Monday, January 28, 2013

"Sonnet 135" by William Shakespeare

Sonnet 135

Whoever hath her wish, thou hast thy Will,
And Will to boot, and Will in overplus;
More than enough am I, that vex thee still,
To thy sweet will making addition thus.
Wilt thou, whose will is large and spacious,
Not once vouchsafe to hide my will in thine?
Shall will in others seem right gracious,
And in my will no fair acceptance shine?
The sea, all water, yet receives rain still,
And in abundance addeth to his store;
So thou, being rich in Will, add to thy Will
One will of mine, to make thy large Will more:
     Let no unkind, no fair beseechers kill;
     Think all but one, and me in that one Will.

Source of the text – The Arden Shakespeare Complete Works, Revised Edition, edited by Richard Proudfoot, Ann Thompson, David Scott Kastan, and H.R. Woudhuysen.  London: Arden Shakespeare, an imprint of Cengage Learning, 2002, p. 40.

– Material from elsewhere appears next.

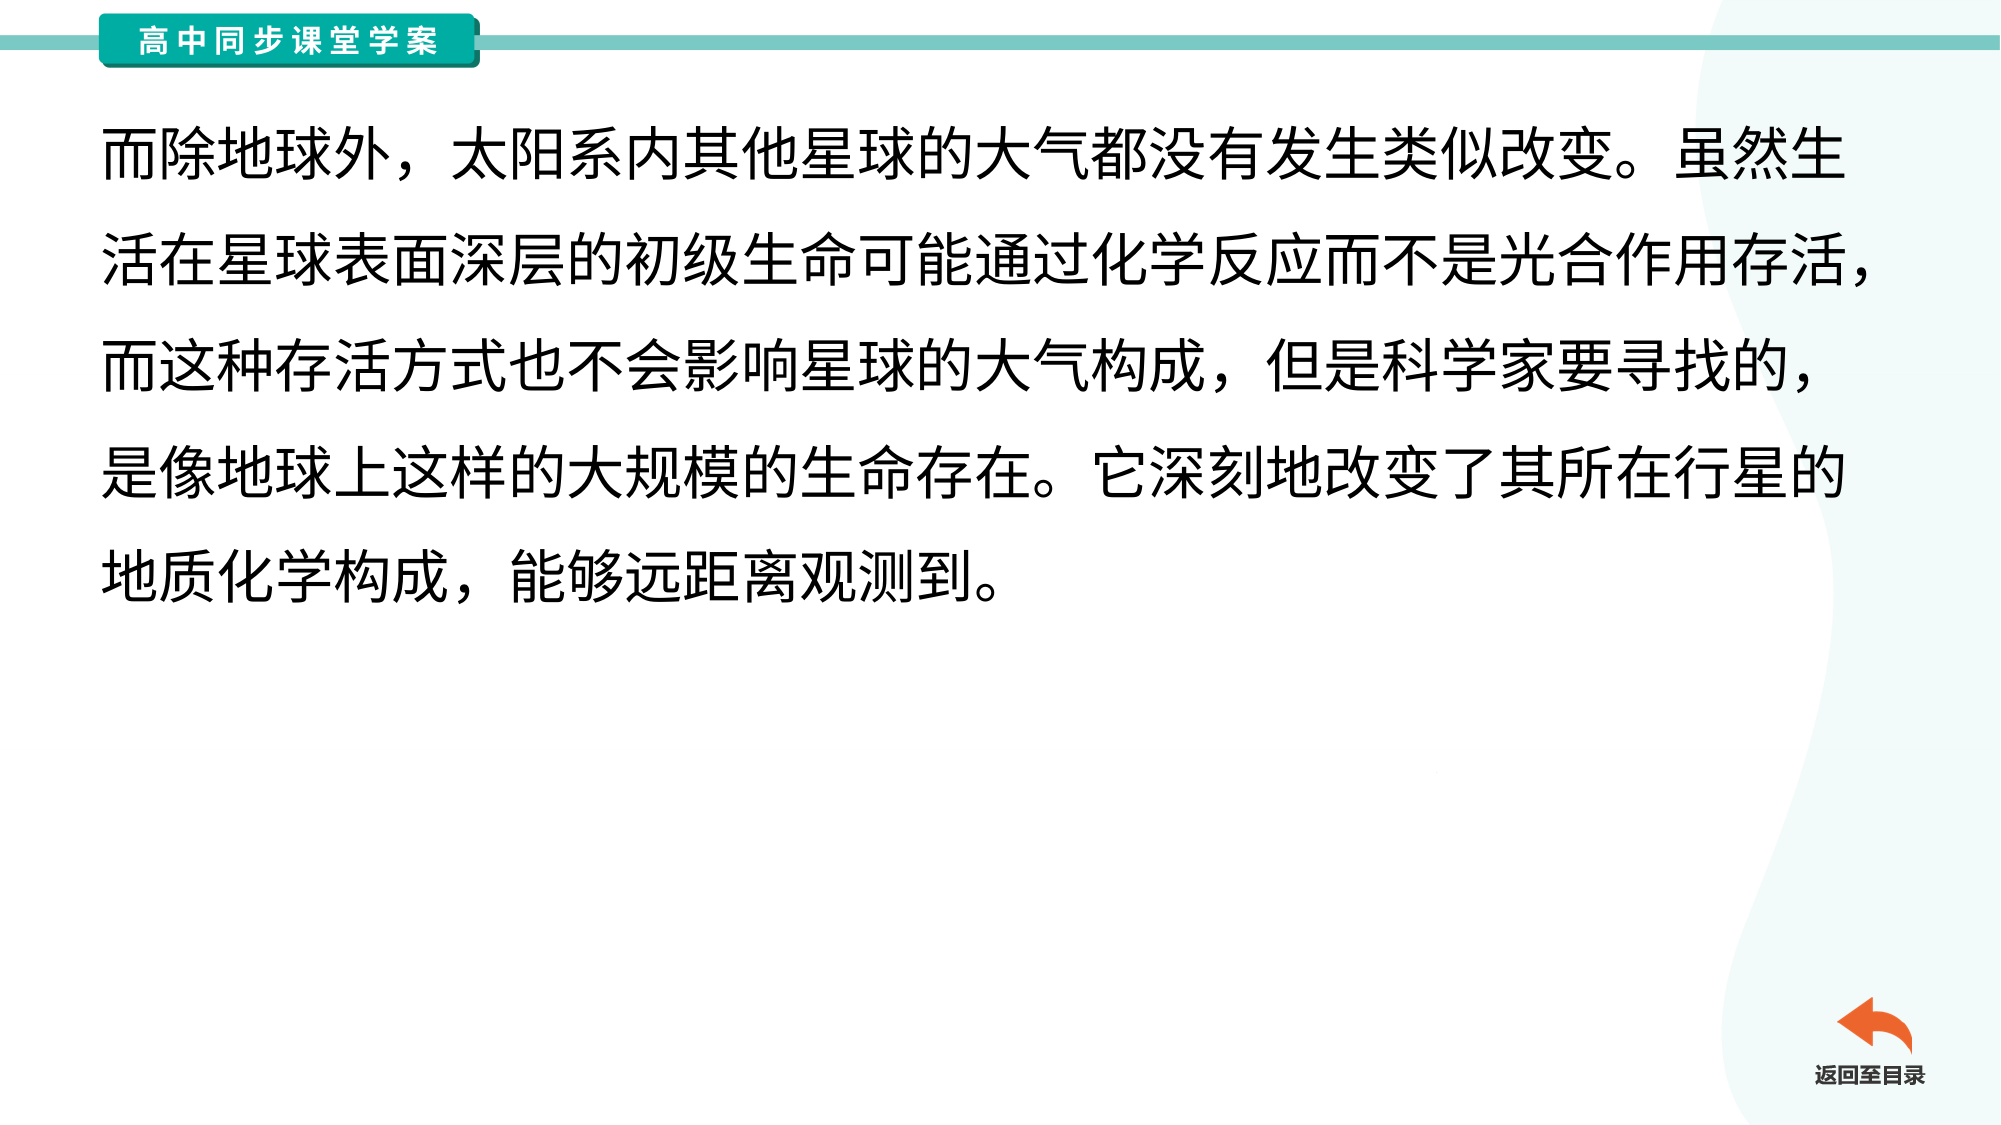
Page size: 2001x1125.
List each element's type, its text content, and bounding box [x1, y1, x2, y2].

picture [0, 0, 2000, 1125]
text_box 而除地球外，太阳系内其他星球的大气都没有发生类似改变。虽然生 活在星球表面深层的初级生命可能通过化学反应而不是光合作用存活， 而这种存活方式也不会影响星球的大气构成，但是科学家要寻找的， 是像地球上这样的大规模的生命存在。它深刻地改变了其所在行星的 地质化学构成，能够远距离观测到。#1.3.1 [100, 76, 1899, 598]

TJB:  Pun on the edge of nervous breakdown. In densely parallel, surprise-repetitive polysemy, is it a message in a bottle or a Rorschach blot?

Wednesday, January 16, 2013

"This coloured counterfeit that thou beholdest" by Sor Juana Ines de la Cruz

The poem as composed in Spanish:

"A su retrato"

Este, que ves, engaño colorido,
que del arte ostentando los primores,
con falsos silogismos de colores
es cauteloso engaño del sentido:

éste, en quien la lisonja ha pretendido
excusar de los años los horrores,
y venciendo del tiempo los rigores,
triunfar de la vejez y del olvido,

es un vano artificio del cuidado,
es una flor al viento delicada,
es un resguardo inútil para el hado:

es una necia diligencia errada,
es un afán caduco y, bien mirado,
es cadáver, es polvo, es sombra, es nada.

English translation by Samuel Beckett:

"This coloured counterfeit that thou beholdest"...

This coloured counterfeit that thou beholdest,
vainglorious with excellencies of art,
is, in fallacious syllogisms of colour,
nought but a cunning dupery of sense;

this in which flattery has undertaken
to extenuate the hideousness of years,
and, vanquishing the outrages of time,
to triumph o’er oblivion and old age,

is an empty artifice of care,
is a fragile flower in the wind,
is a paltry sanctuary from fate,

is a foolish sorry labour lost,
is conquest doomed to perish and, well taken,
is corpse and dust, shadow and nothingness.

Source of the text in Spanish: from Margaret Sayers Peden, “Building a Translation” from The Craft of Translation, edited by John Biguenet, Rainer Schulte… p.15 [poem in Spanish]

Source of the English translation: An Anthology of Mexican Poetry, edited by Octavio Paz and translated by Samuel Beckett.  Bloomington: Indiana University Press, 1965, p. 85.

TJB: Vision apposition. Amid strong rhetoric, is this a portrait? Beckett turns Sor Juana into an Elizabethan ironist & nails the chant-sestet.

Wednesday, January 2, 2013

"Whoso list to hunt" by Thomas Wyatt


Whoso list to hunt, I know where is an hind,
But as for me, helas, I may no more.
The vain travail hath wearied me so sore,
I am of them that farthest cometh behind.
Yet may I by no means my wearied mind
Draw from the deer, but as she fleeth afore
Fainting I follow. I leave off therefore
Sithens in a net I seek to hold the wind.
Who list her hunt, I put him out of doubt,
As well as I may spend his time in vain.
And graven with diamonds in letters plain
There is written, her fair neck round about:
Noli me tangere for Caesar’s I am,
And wild for to hold though I seem tame.’

Source of the text – Sir Thomas Wyatt: The Complete Poems, edited by R.A. Rebholz.  London: Penguin Books, 1997, p. 77.

TJB: Dear-hunt. With wild syntax and tame semantics, the poet declines to poach his king’s concubine—or is he just tired? And why clue others in?